At this point there are no open seats on the 23 as it rolls into the formerly upper middle class neighborhoods of old Germantown. Gorgeous houses and stately old buildings, many bearing historic preservation signage, line the avenue interspersed with hoagie shops and check cashing joints. Many restaurants cater to the devout local population of African American Muslims, including the now defunct Mecca Pizza. The Johnson House, site of Philly’s only extant stop on the Underground Railroad; the Germantown White House, where George Washington escaped from the central city in what was then countryside; Germantown Friends, a Quaker K-12 school that dates back to 1845.
But many are vacant, like the old town hall, or in obvious disrepair, like Trinity Lutheran Church.
It is here that Margrete, who asked that her last name not be used, gets on. She lives in Germantown but takes the 23 bus twice a week to visit friends in Chestnut Hill. She soberly discusses how often the bus is on time and the constricting press of the crowds of passengers. But she brightens at the mention of the old trolleys.
“When I lived in North Philly I used to take the trolley,” she remembers, smiling. “That was years ago. They were green and beige and the fare was only 23 cents. I liked the trolley better, although it took longer.” (When trolleys rumbled along the 23, an end-to-end ride took more than three hours; the bus takes about half of that time.)
In Germantown the racial demographics begin to diversify and, soon, the 23 arrives in West Mt. Airy. This middle class neighborhood – one of the oldest integrated communities in America – has seen a storefront revitalization in recent years, as restaurants have begun sprouting on the once-listless main street. Then comes the terminus, Chestnut Hill, with its shops of olive oil, antiques and fine cheese.
One of the history professors who assigned students to ride the 23 route now lives in Chestnut Hill, near the end of the line.

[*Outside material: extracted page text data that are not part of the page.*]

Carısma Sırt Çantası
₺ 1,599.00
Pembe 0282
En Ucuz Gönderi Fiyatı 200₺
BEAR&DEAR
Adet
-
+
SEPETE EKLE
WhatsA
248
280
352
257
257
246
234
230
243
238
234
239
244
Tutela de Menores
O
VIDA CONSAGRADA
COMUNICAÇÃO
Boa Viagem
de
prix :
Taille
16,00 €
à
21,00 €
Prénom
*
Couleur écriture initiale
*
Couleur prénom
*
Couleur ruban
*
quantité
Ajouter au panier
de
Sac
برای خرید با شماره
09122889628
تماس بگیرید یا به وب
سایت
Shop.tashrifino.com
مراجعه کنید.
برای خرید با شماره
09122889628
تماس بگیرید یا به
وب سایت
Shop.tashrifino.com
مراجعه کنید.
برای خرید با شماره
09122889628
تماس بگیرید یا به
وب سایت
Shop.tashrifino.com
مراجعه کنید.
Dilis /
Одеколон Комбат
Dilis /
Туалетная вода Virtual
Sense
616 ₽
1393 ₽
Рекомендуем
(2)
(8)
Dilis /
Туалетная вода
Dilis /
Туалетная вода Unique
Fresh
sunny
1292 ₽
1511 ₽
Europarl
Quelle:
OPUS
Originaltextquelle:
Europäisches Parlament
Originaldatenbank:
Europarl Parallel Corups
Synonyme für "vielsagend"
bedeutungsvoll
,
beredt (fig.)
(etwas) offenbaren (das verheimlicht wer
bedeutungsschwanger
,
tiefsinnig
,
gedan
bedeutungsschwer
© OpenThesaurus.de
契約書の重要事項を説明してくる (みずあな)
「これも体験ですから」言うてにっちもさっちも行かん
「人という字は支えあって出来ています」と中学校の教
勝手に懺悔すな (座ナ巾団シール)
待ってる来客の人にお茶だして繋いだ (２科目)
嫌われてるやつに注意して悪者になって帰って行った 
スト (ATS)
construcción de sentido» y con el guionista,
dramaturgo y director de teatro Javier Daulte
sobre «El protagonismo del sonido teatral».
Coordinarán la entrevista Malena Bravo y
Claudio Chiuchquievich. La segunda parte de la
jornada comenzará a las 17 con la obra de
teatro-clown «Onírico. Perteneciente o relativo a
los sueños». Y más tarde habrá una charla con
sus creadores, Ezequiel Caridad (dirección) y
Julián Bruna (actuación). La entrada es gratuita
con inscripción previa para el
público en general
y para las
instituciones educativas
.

“It was very useful because it gave students a chance to see the income and racial segregation that exists in the city," he said. "You can see it correlates a bit with the different sorts of housing styles and eras that things were built in. You can still see considerable evidence of the deterioration of the manufacturing.”
SEPTA representatives assert that the new divided route will not foreclose the possibility of returning the 23 to the trolleys that ran the route when Schmidt and Anderson were assigning it. But they do not seem to think it would be a practical choice.
And as nostalgic as some riders are for the old trolley cars, their attitudes may best be summed up by Nayla Akres, a rider from South Philly.
Asked what she would prefer for the future of Route 23, she says,“Whatever’s faster."